Douleurs · Morphologie
Jambes arquées : causes et corrections
On parle de jambes arquées, ou genu varum, quand les genoux restent écartés alors que les chevilles se touchent : les jambes dessinent des parenthèses. Banal et transitoire chez le tout-petit, ce défaut d'axe peut, chez l'adulte, favoriser l'usure du genou. Voici comment distinguer le normal du pathologique.
Genu varum : de quoi parle-t-on ?
L'axe normal du membre inférieur passe du centre de la hanche au centre de la cheville en traversant le milieu du genou. Dans le genu varum, cet axe passe en dedans du genou : le poids du corps charge davantage le compartiment interne de l'articulation. Le phénomène inverse — genoux qui se touchent, chevilles écartées — s'appelle genu valgum, ou jambes en X. L'écart entre les genoux, mesuré debout chevilles jointes, donne une idée simple de l'importance du varus.
Chez l'enfant : le plus souvent physiologique
Presque tous les nourrissons naissent avec les jambes arquées : c'est la position fœtale qui se prolonge. Ce genu varum physiologique est symétrique, indolore et s'atténue spontanément entre 18 mois et 2 ans. L'axe s'inverse ensuite vers un léger valgus (jambes en X) vers 3-4 ans, avant de se stabiliser autour de 7-8 ans sur l'alignement de l'adulte. Aucun traitement, aucune semelle ni attelle n'est nécessaire dans cette évolution normale.
Beaucoup plus rarement, l'arcure traduit une maladie. Deux causes sont classiquement recherchées : le rachitisme, défaut de minéralisation de l'os lié le plus souvent à une carence en vitamine D, et la maladie de Blount, trouble de croissance de la partie interne du tibia, plus fréquente en cas de marche précoce ou de surpoids. Ces situations relèvent d'un suivi spécialisé.

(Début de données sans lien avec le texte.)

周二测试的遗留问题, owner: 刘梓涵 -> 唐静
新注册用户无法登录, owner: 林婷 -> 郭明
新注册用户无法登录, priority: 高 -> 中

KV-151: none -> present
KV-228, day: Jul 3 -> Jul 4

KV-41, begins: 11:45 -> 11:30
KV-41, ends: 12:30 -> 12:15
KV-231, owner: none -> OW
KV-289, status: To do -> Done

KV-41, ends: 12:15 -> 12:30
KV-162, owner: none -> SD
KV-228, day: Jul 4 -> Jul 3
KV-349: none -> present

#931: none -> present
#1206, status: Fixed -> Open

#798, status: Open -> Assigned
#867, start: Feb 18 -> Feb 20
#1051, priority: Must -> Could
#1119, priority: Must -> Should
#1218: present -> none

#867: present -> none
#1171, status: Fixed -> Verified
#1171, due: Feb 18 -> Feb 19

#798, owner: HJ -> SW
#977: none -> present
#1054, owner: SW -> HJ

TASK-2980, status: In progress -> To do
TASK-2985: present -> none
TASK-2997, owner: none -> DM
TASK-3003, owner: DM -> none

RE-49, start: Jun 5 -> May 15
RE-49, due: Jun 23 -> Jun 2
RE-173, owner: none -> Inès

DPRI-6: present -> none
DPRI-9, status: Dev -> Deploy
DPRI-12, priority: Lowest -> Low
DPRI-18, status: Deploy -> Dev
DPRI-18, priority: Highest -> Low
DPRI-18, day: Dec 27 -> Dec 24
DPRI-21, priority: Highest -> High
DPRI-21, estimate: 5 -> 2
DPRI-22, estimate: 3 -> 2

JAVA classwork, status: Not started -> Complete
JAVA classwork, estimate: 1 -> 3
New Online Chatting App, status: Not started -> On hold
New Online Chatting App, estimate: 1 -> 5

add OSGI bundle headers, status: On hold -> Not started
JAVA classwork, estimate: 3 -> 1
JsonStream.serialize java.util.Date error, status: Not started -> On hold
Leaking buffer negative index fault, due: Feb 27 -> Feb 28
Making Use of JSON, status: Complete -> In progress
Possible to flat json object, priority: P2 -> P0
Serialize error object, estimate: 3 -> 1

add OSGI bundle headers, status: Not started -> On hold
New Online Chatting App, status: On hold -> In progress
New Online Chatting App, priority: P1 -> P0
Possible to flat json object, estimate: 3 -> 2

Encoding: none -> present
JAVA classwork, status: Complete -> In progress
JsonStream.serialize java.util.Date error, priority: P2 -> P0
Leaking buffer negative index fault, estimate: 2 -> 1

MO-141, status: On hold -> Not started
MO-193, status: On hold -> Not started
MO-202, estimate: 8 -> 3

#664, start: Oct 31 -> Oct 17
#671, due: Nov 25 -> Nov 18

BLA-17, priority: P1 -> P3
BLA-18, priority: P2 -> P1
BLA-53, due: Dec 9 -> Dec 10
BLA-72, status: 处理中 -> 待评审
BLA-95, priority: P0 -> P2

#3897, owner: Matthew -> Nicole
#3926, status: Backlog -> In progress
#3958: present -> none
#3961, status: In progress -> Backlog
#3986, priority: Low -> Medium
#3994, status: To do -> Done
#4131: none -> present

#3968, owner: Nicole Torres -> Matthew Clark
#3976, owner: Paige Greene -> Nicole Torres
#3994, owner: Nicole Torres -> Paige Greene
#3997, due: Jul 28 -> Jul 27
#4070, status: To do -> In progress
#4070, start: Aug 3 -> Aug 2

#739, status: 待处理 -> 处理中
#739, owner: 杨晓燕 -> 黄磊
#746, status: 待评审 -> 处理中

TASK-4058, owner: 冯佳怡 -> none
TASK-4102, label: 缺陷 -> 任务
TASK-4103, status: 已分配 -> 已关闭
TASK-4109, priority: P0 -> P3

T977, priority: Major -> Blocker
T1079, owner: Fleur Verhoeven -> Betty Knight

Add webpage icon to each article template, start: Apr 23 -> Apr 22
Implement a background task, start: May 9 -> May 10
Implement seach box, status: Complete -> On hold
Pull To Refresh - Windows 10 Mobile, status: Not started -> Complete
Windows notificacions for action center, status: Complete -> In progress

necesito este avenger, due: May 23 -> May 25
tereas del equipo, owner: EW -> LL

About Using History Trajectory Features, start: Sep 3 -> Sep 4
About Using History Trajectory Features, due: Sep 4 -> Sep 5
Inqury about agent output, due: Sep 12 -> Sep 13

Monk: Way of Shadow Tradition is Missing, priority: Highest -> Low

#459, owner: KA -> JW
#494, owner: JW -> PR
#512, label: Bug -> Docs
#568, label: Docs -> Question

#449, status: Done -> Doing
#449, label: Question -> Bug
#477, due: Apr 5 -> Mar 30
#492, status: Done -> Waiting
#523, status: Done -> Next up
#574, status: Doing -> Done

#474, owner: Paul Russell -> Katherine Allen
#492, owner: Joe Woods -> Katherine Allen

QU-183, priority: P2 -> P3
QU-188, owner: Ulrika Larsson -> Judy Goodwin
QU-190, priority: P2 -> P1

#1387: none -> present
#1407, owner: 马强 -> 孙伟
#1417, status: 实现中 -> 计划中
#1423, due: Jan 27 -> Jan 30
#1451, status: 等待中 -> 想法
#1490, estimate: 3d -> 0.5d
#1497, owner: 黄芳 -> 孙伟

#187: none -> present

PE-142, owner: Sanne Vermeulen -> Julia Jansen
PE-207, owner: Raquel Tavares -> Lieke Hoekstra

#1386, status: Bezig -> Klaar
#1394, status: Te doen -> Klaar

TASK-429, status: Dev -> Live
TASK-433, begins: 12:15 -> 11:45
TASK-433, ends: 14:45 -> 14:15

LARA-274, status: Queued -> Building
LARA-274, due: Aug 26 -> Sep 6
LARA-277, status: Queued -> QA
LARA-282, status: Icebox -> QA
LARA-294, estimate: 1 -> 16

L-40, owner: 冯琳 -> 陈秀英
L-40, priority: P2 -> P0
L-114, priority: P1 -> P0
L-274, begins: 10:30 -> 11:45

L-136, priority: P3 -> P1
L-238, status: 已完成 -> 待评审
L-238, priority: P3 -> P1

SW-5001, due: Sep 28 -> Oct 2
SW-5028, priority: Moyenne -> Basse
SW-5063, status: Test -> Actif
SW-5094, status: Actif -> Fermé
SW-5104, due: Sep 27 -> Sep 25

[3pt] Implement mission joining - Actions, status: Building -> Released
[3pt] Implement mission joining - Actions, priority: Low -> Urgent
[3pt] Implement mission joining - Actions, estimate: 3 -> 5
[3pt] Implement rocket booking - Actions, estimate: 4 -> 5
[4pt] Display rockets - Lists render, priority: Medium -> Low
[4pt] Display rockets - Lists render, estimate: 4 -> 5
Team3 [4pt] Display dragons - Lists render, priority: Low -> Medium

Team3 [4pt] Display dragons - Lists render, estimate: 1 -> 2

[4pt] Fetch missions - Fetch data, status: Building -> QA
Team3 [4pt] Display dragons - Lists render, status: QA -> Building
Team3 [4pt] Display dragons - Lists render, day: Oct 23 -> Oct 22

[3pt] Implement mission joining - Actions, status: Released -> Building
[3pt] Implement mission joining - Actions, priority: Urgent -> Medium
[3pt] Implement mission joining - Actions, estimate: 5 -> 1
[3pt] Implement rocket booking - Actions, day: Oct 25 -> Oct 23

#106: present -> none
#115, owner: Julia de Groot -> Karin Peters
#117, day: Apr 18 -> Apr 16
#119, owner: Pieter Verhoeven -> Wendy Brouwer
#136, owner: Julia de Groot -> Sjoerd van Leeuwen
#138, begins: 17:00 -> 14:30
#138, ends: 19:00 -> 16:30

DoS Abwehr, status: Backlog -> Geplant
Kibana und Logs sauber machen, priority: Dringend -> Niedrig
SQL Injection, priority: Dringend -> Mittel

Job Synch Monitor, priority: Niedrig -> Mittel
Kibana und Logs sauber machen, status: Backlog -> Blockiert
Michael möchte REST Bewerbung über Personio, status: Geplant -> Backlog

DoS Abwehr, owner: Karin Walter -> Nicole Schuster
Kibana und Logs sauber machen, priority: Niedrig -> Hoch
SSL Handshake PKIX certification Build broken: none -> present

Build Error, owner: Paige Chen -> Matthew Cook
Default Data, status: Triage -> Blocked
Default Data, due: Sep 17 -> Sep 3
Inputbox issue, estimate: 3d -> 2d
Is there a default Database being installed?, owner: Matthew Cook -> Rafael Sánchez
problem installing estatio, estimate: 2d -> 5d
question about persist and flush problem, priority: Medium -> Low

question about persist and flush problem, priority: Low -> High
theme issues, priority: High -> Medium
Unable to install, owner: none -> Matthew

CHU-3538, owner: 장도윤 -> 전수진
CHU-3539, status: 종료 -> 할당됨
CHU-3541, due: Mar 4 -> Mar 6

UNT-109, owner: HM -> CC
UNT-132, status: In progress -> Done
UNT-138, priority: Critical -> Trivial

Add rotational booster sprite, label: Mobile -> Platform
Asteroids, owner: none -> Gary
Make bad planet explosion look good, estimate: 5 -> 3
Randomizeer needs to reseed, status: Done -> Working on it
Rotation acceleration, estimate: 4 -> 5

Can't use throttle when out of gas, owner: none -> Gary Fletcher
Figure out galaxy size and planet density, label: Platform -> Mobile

Quand s'inquiéter chez l'enfant
Chez l'adulte : varus et arthrose
Chez l'adulte, un genu varum modéré est fréquent et souvent sans conséquence, notamment chez les sportifs comme les footballeurs. Le problème est mécanique et s'installe avec les années : en concentrant les contraintes sur le compartiment interne du genou, le varus favorise l'usure du cartilage à cet endroit — c'est l'arthrose fémoro-tibiale interne. Elle se manifeste par une douleur de la face interne du genou à la marche et aux escaliers, une raideur matinale et parfois un gonflement ; l'usure accentue à son tour l'arcure, entretenant le cercle vicieux. Une douleur du genou qui irradie dans la jambe ou une gêne persistante justifient un bilan.
Les corrections possibles
Il n'existe pas d'exercice qui « redresse » un os courbé. Les options dépendent de l'âge et de la cause :
- Enfant : simple surveillance dans le varum physiologique ; traitement de la cause (vitamine D dans le rachitisme), attelles de croissance ou chirurgie guidant la croissance dans les formes pathologiques.
- Adulte gêné : maintien d'un poids raisonnable, renforcement du quadriceps et des muscles de la hanche, activités portées (vélo, natation) et parfois semelles pour soulager le compartiment interne.
- Varus douloureux avec arthrose : l'ostéotomie tibiale de valgisation (le chirurgien réaxe le tibia) peut retarder l'usure chez le sujet encore jeune ; la prothèse de genou se discute aux stades avancés.